Automation in practice – student project at Mälardalen University

Detail image from the animated visualization that shows how trapezoidal screws, claw couplings and slide rails interact in the automated clamping solution.

At MITC – Mälardalen Industrial Technology Center – an innovative development project in automation is currently underway. MITC is a collaborative initiative between industry, academia and the public sector, and serves as a meeting place where applied research and practical solutions are tested together with companies in the region.

At the center is a project work run by three students from Mälardalen University: Johan Åkerblom, Hampus Tenö and Ludwig Haglund. All three are studying advanced product development and have developed a solution to automate one of the more time-consuming steps in the injection molding process.

– We wanted to create a solution that both improves efficiency and increases flexibility. Having to screw each mold tool by hand is not optimal in a modern production environment, says Johan Åkerblom.

Click on the image to enlarge.

The goal of the project is to develop an autonomous clamping module that can work together with XPlanar – a floating transport system from Beckhoff that was recently installed at MITC. The system makes it possible to transport molds with high precision, and by combining this with an automated clamping solution, the team hopes to create a completely unmanned solution.

– With our solution, the machine itself should be able to receive a mold, clamp it, run the process and then release and change the mold – without any operator needing to intervene, explains Johan.

With our solution, the machine itself should be able to receive a mold, clamp it, run the process and then release and change the mold – without any operator needing to intervene

The technical solution is based on two synchronized clamping units, one on each side of the mold. Each unit consists of a motor that drives a trapezoidal screw via a jaw coupling. Pressure plates that are connected to trapezoidal nuts press the mold halves together with even and stable pressure. The vertical loads that arise are handled by slide rails and carriages that provide stability to the entire unit during the injection molding cycle.

Mekanex has contributed with both components and technical advice during the course of the project – including the selection of trapezoidal screws, couplings and control systems.

– The support from Mekanex has been crucial, especially when it comes to dimensioning and adapting the solution to the forces and tolerances required in reality, says Johan.

Going from idea to working prototype has been both challenging and educational for the entire group.
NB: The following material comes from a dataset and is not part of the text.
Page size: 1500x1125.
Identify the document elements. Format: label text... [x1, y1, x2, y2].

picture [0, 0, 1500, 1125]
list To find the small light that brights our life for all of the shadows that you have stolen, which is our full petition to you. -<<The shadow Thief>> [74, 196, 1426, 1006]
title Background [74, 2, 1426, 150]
The biggest technical challenge was to get all the components to work together precisely – while at the same time the solution should be compact enough to fit into the existing machine setup.

– It has been a fantastic way to put together all the knowledge from our education with practical engineering work. We have learned an incredible amount about both mechanics, automation and collaboration, says Johan.
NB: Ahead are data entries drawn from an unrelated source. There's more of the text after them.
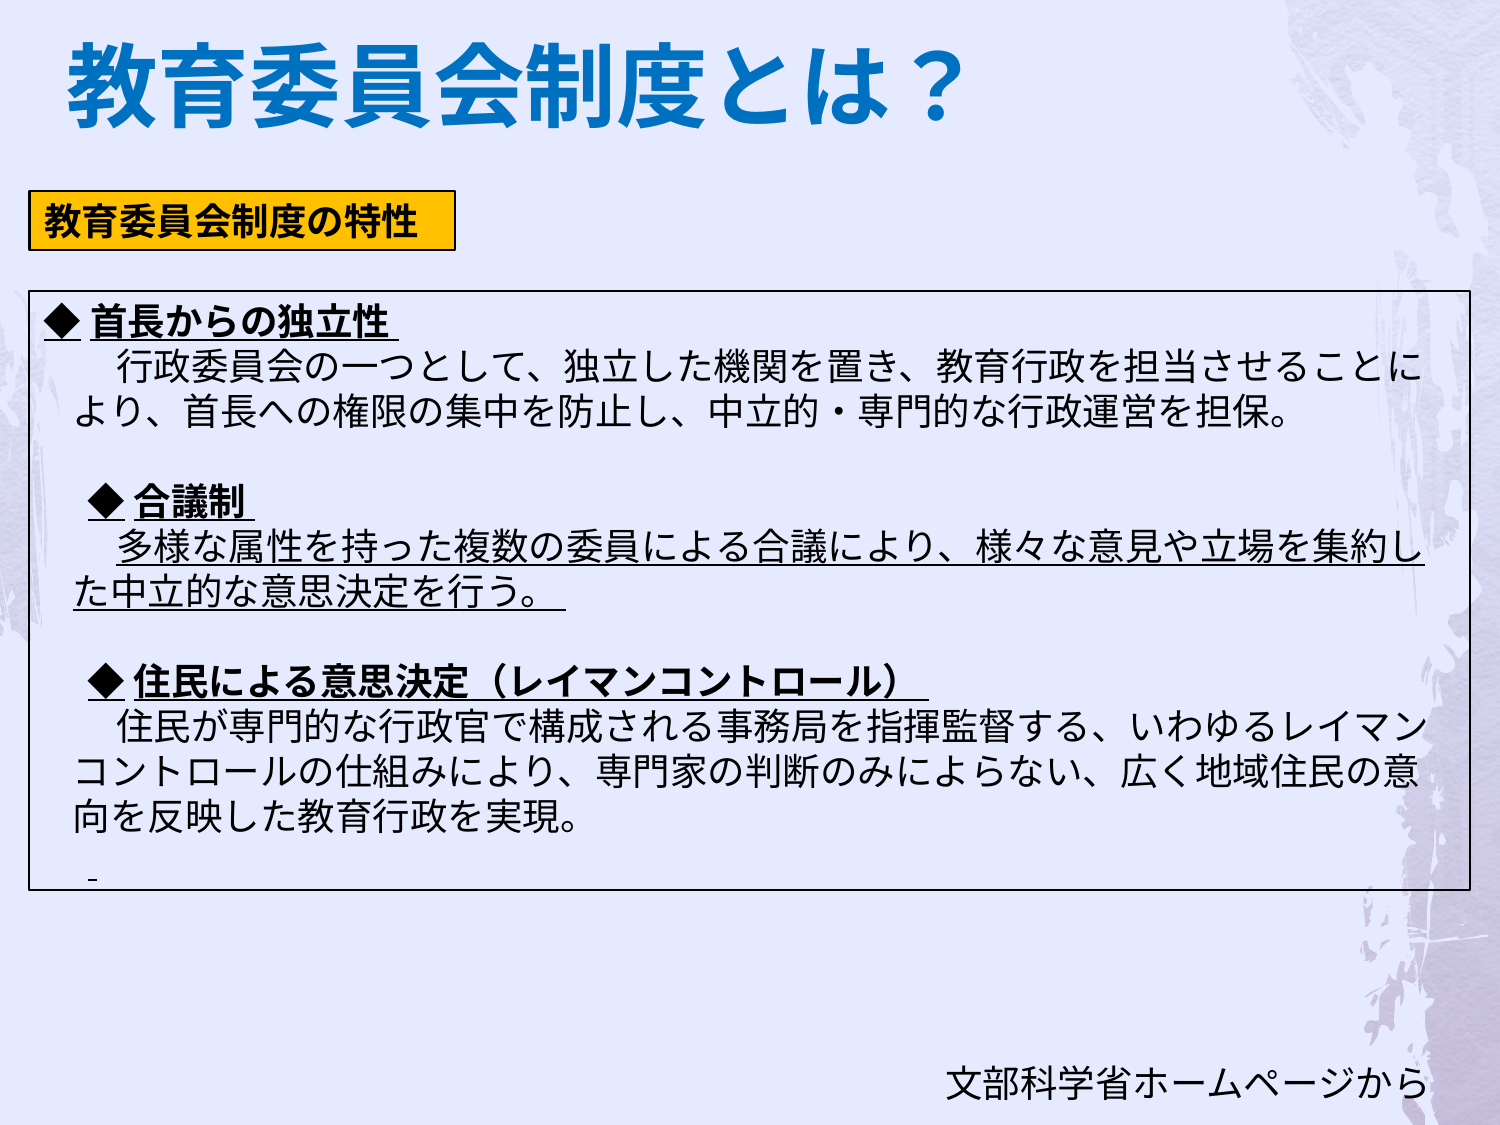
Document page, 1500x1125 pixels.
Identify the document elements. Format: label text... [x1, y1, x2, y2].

text_box 教育委員会制度とは？ [66, 35, 1417, 140]
text_box 文部科学省ホームページから [879, 1052, 1446, 1112]
text_box 教育委員会制度の特性 [29, 190, 455, 251]
text_box ◆首長からの独立性 行政委員会の一つとして、独立した機関を置き、教育行政を担当させることにより、首長への権限の集中を防止し、中立的・専門的な行政運営を担保。 ◆合議制 多様な属性を持った複数の委員による合議により、様々な意見や立場を集約した中立的な意思決定を行う。 ◆住民による意思決定（レイマンコントロール） 住民が専門的な行政官で構成される事務局を指揮監督する、いわゆるレイマンコントロールの仕組みにより、専門家の判断のみによらない、広く地域住民の意向を反映した教育行政を実現。 [28, 290, 1470, 891]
The project has also given a taste for the future.

– I have become even more convinced that I want to work with automation and product development. There is something special about seeing a solution take shape in reality and actually work, he says.

For Mekanex, this is a clear example of how components such as trapezoidal screws, couplings and slide rails are used in clever machine solutions.

– To be able to support a student project with the potential to improve real industrial production, really makes the day-to-day work more meaningful, says Ismail Mahhou, who has been the group’s contact at Mekanex.